After the Shot | Choosing a Taxidermist

A mature Buck I harvested in 2011

A mature Buck I harvested in 2011

I hope at some point during this year’s hunting season you will have an opportunity at harvesting a large whitetail buck, black bear, or some of the various species of waterfowl that migrate through North Carolina. I am a firm believer that a hunt is not measured by the trophy harvested, rather than the memories made while afield. Of course, there is nothing wrong with a well-decorated trophy wall. Here are a few things to keep in mind when taking an animal to the taxidermist and what to do immediately after the shot.

The first order of business after tagging any trophy animal is to consider what needs to be done if you wish to have the animal mounted by a taxidermist. When skinning the animal, make sure you save enough hide to cover whatever type of mount you would like. For example, a regular pedestal mounts for a buck needs more hide than a regular shoulder mount. Most hunters don’t know how they will mount the animal immediately after it is harvested, so make sure you save enough for various types of mounts. The same is applied to full body mounts for black bears or wild turkey during the spring. In these cases it may be best to take the whole animal to the taxidermist and let them cape out the hide themselves.

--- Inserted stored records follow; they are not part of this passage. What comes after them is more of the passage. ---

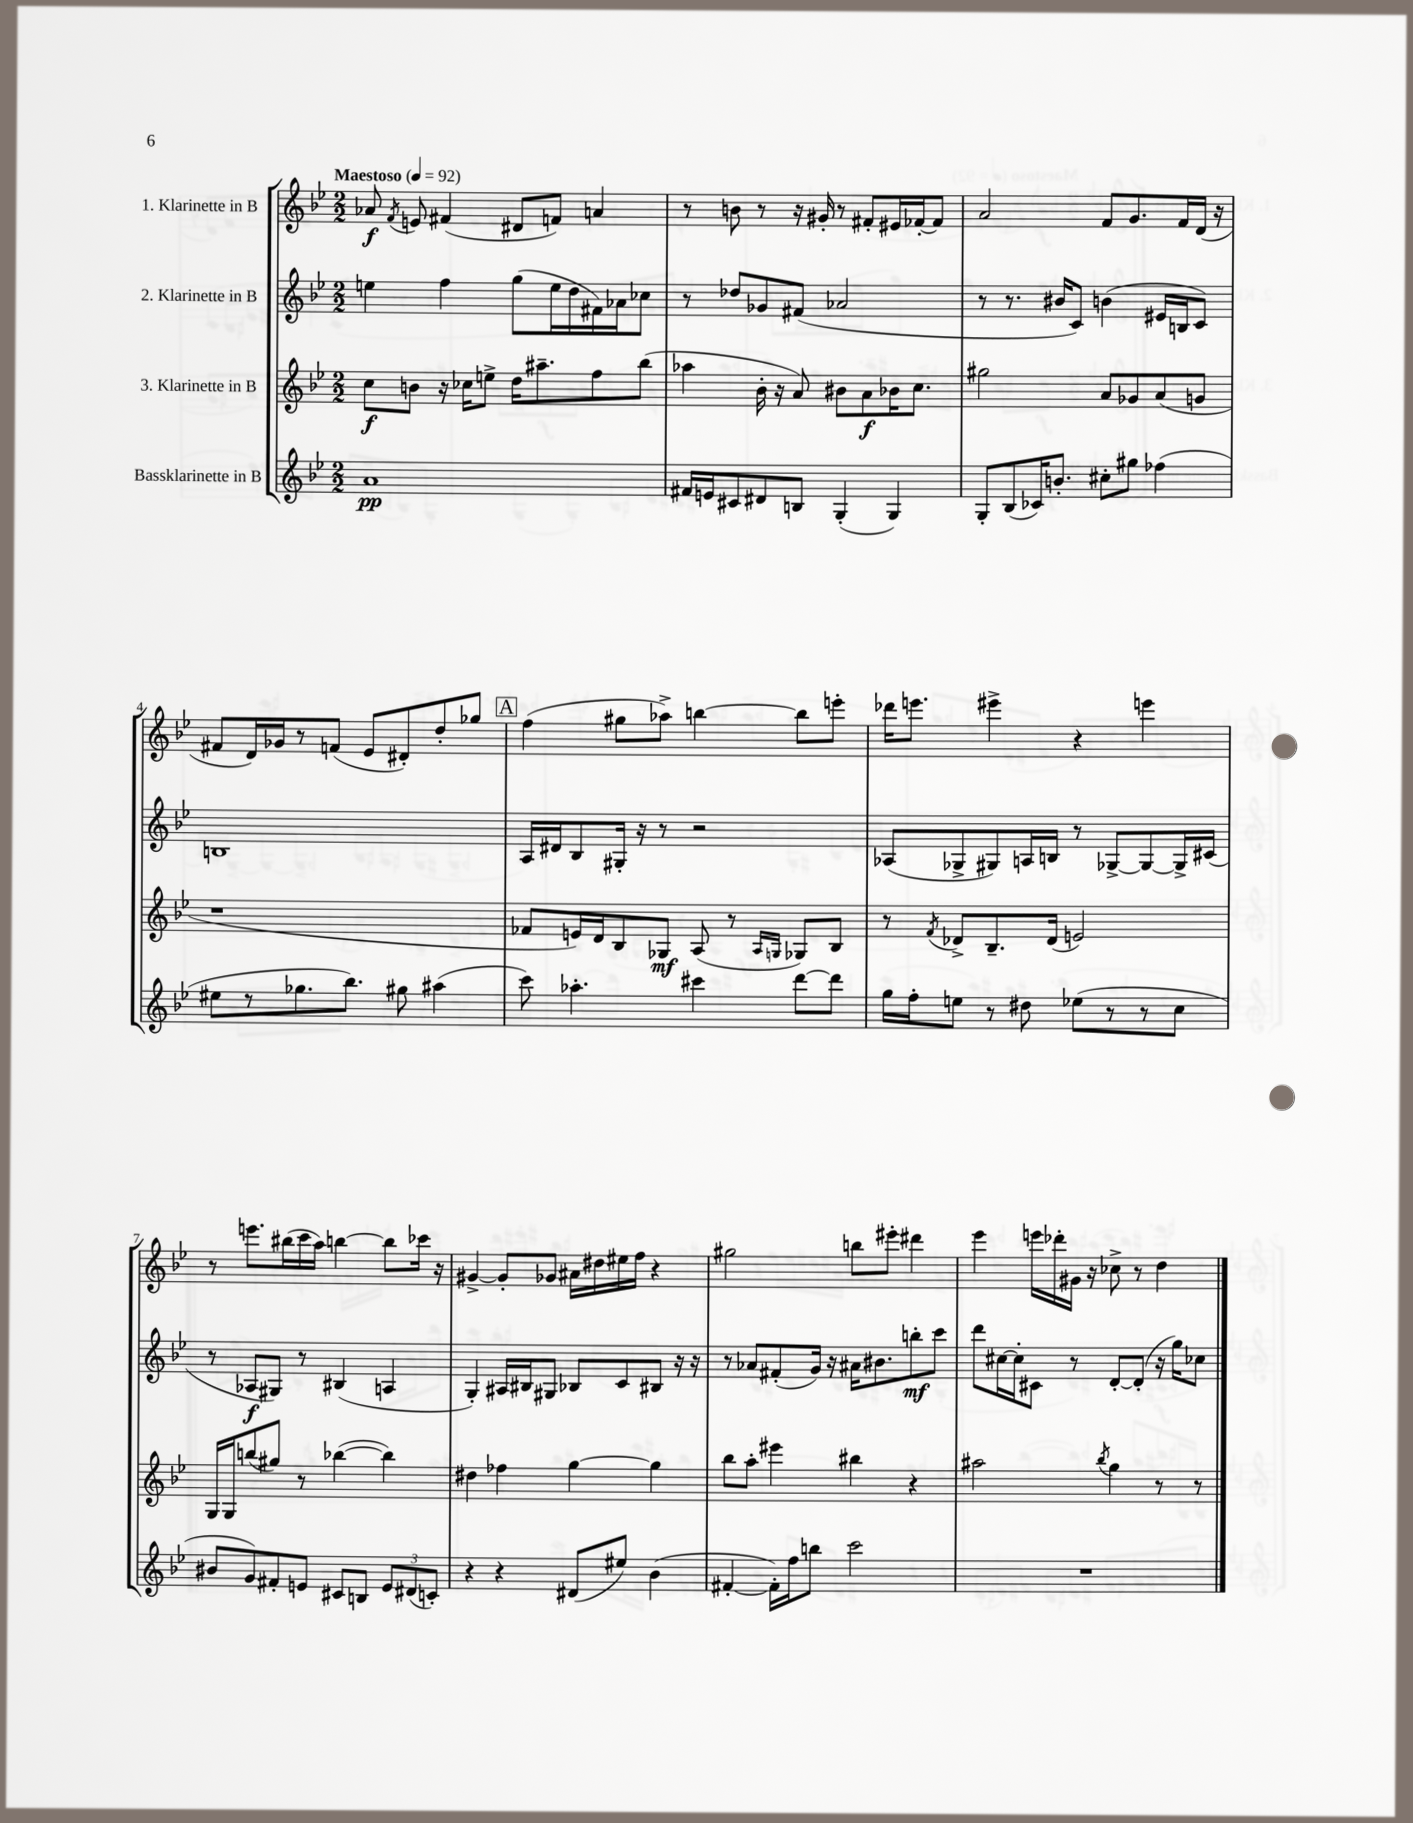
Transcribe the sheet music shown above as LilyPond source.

<<
\new StaffGroup <<
\new Staff = "s0" \with { instrumentName = "1. Klarinette in B" } {
    \clef treble \key bes \major \numericTimeSignature \time 2/2 \tempo "Maestoso" 4 = 92
    \autoBeamOff aes'8\f \acciaccatura { f'8 } e'8 fis'4( dis'8[ f'8]) a'4 |
    r8 b'8 r8 r16 gis'16-. r8 fis'8[-. eis'16 fes'16~-. fes'8] |
    a'2 f'8[ g'8. f'16 d'16]( r16 |
    fis'8[ d'16) ges'16 r8 f'8]( ees'8[ dis'8-.) d''8-. ges''8] |
    \mark \markup { \box "A" } f''4( gis''8[ aes''8]->) b''4~ b''8[ e'''8]-. |
    des'''16[ e'''8.] eis'''4-> r4 e'''4 |
    r8 e'''8.[ bis''16( c'''16 a''16]) b''4~ b''8[ ces'''16] r16 |
    gis'4~-> gis'8[-. ges'8] ais'16[ dis''16 eis''16 f''16] r4 |
    gis''2 b''8[ eis'''8]-. dis'''4 |
    ees'''4 e'''16[ des'''16-. gis'16] r16 ces''8-> r8 d''4 \bar "|." |
}
\new Staff = "s1" \with { instrumentName = "2. Klarinette in B" } {
    \clef treble \key bes \major \numericTimeSignature \time 2/2
    \autoBeamOff e''4 f''4 g''8[( e''16 d''16 fis'16) aes'16 ces''8] |
    r8 des''8[ ges'8 fis'8]( aes'2 |
    r8 r8. bis'16[ c'8]) b'4( eis'16[ b16 c'8]) |
    b1 |
    \mark \markup { \box "A" } a16[ dis'16 bes8 gis16]-. r16 r8 r2 |
    aes8[( ges8-> gis8) a16 b16] r8 ges8[~-> ges8~ ges16-> cis'16]( |
    r8 aes8[\f gis8]) r8 bis4( a4 |
    g4-.) ais16[ bis16 gis8] bes8[ c'8 bis8] r16 r16 |
    r8 aes'8[ fis'8-.( g'16]) r16 ais'16[ bis'8. b''8-.\mf c'''8] |
    d'''8[ cis''16~ cis''16-. cis'8] r8 d'8[~-. d'8]-.( r16 g''16[) ces''8] \bar "|." |
}
\new Staff = "s2" \with { instrumentName = "3. Klarinette in B" } {
    \clef treble \key bes \major \numericTimeSignature \time 2/2
    \autoBeamOff c''8[\f b'8] r16 ces''16[ e''8]-> d''16[ ais''8.-- f''8 bes''8]( |
    aes''4 bes'16-. r16 a'8) bis'8[ a'8\f bes'16 c''8.] |
    gis''2 a'8[ ges'8 a'8( g'8] |
    r1 |
    \mark \markup { \box "A" } fes'8[ e'16) d'16 bes8 ges8]\mf a8( r8 \grace { a16[ g16] } ges8[) bes8] |
    r8 \acciaccatura { f'8 } des'8[-> bes8.-- des'16]( e'2) |
    g16[ g16 b''8( gis''8]) r8 bes''4~( bes''4) |
    dis''4 fes''4 g''4~ g''4 |
    bes''8[ a''8]-. eis'''4 bis''4 r4 |
    ais''2 \acciaccatura { bes''8 } g''4 r8 r8 \bar "|." |
}
\new Staff = "s3" \with { instrumentName = "Bassklarinette in B" } {
    \clef treble \key bes \major \numericTimeSignature \time 2/2
    \autoBeamOff a'1\pp |
    fis'16[ e'16 cis'8 dis'8 b8] g4-.( g4) |
    g8[-. bes8( ces'16) b'8.]-. cis''8[-. gis''8] fes''4( |
    eis''8[ r8 ges''8. bes''8.]) gis''8 ais''4( |
    \mark \markup { \box "A" } c'''8) aes''4.-. cis'''4 d'''8[~ d'''8] |
    g''16[ f''16-. e''8] r8 dis''8 ees''8[( r8 r8 c''8] |
    bis'8[ g'8) fis'8-. e'8] cis'8[ b8] \tuplet 3/2 { e'8[ dis'8( c'8]-.) } |
    r4 r4 dis'8[( eis''8]) bes'4( |
    fis'4~-. fis'16[-.) f''16 b''8] c'''2 |
    R1 \bar "|." |
}
>>
>>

When choosing a form, take the time to carefully plan out where you intend on placing the mount. Deer mounts in the upright or alert position take up much more room on a wall than those in a ‘sneak’ position. Newer taxidermy forms almost always feature a form looking left, straight ahead, and to the right positions. In this case, if possible, make sure to place the animal looking towards the center of the room. This is one of those things you tend to neglect until you get your trophy home only to find out he is looking directly into the adjacent wall.

A Edgecombe County Bucks

A few Edgecombe County Bucks

Also take into consideration that your trophy may have unusual characteristics such as a non-typical set of antlers. In this case, choose a mount that depicts the buck in a favorable way from various angles for all to see.

Lastly, don’t chose a taxidermist by their turn-around rate. It’s great to have your trophy back in 3 months but not if it sacrifices the quality of the mount. You will have that trophy forever, so make sure you find a taxidermist who does quality work, even if it takes longer than you’d like.

Sit still, hunt safe, and shoot straight!